Through his work at Sir Charles Gairdner Hospital, Hollywood Private Hospital and Linear Clinical Research, he was perfectly positioned to address the imbalance. In 2016, he started the charity, Blood Cancer Research WA, which increased exponentially WA blood cancer patients’ access to various clinical trials.

“There was a shortfall in clinical trial offering for haematology patients in WA. Compared with Melbourne and Houston, patients in WA were significantly disadvantaged and a lot of patients were at the point where they had run out of standard options,” he said.

“They were having to make a big decision – either relocate to the Eastern States for a clinical trial or receive palliative care. So, it was clear that we needed to bridge that gap by opening more trials to offer access to novel agents.

“We’ve been fortunate in the past 5-7 years, in particular, to have seen an explosion in highly effective treatments for patients with blood cancers, and the field is moving very quickly. However, the shortest possible time between a drug entering phase one trials and marketing (which almost always happens in the US first) is about 4-5 years. And in Australia, the delay until commercial availability is even longer.

“So, I identified pretty rapidly that the major barrier towards opening more studies and having more access to new drugs available for people was resourcing.”

However, there is some truth to the old adage, build it and they will come.

Patient demand wasn’t ever going to be an issue, but Professor Cheah did identify that having clinicians willing to step into the meticulous and time-consuming research realm was.

“There was a bottleneck for specialist time, especially in early phase trials where there’s a lot of safety protocols and assessments built in. It’s a huge amount of extra work for specialists to treat patients on study, and most people are already at maximum capacity just with their standard job,” he said.

“Not everyone has the desire to be a clinical trial investigator on top of everything else that they do. So, we established at Blood Cancer Research WA a paid pathway for fellows who are early in their career and have an interest in doing extra training as clinical researchers, and that has taken a lot of administrative burden away from specialists.

“Our charity supports the employment of five fellows and two nurse practitioners, through a combination of philanthropic money and partner institutions.
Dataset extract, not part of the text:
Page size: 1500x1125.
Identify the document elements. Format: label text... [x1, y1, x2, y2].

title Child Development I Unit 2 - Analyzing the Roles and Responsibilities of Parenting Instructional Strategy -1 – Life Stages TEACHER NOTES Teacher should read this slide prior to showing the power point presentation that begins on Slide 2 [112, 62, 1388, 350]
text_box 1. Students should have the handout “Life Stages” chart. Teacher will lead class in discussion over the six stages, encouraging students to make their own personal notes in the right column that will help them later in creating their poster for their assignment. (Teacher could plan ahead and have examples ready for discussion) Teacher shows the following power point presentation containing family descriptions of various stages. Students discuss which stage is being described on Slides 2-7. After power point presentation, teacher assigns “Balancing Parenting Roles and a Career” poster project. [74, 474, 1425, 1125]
The fellow’s role is to look after the patients, and they have had an enormous multiplier effect in terms of the ability to get people on study.

“It has allowed us to open complicated, labour-intensive studies and give doctors whose patients may have relapsed with whatever kind of lymphoma, an easy pathway to refer them for new treatment.”

This recruitment model has seen Blood Cancer Research WA increase its trial offerings over the past five years. 

“Where four years ago, we had about seven or eight trials going and enrolling 30 to 40 patients a year, those figures have grown to about a rolling average of 30 to 35 studies a year enrolling more than 120 patients,” Professor Cheah said.

“A lot of those patients are still on study even two, three, four years later. The cumulative figure of close to 1000 patients that have been treated on study is because many of the drugs are so effective, the patients remain on study in remission. They are usually well and getting on with their lives. And that’s a great thing to see.”

In the few short years of its life, Blood Cancer Research WA has fulfilled a much-needed gap in offering patients not only treatment but hope, when hope was fading.

“I’ve received amazing support along the way. Philanthropists here have been incredibly generous and my colleagues around the State have been hugely collaborative by referring patients,” he said.

“Many of the successes we’ve had have largely been driven by referrals from people outside our own catchment. I think this speaks to the fact that my colleagues around the state know that we provide their patients a good service.

“Research organisations like ours depend on that collaboration – without that, we wouldn’t have been as successful because, like anything in life, the benefits come from scaling.”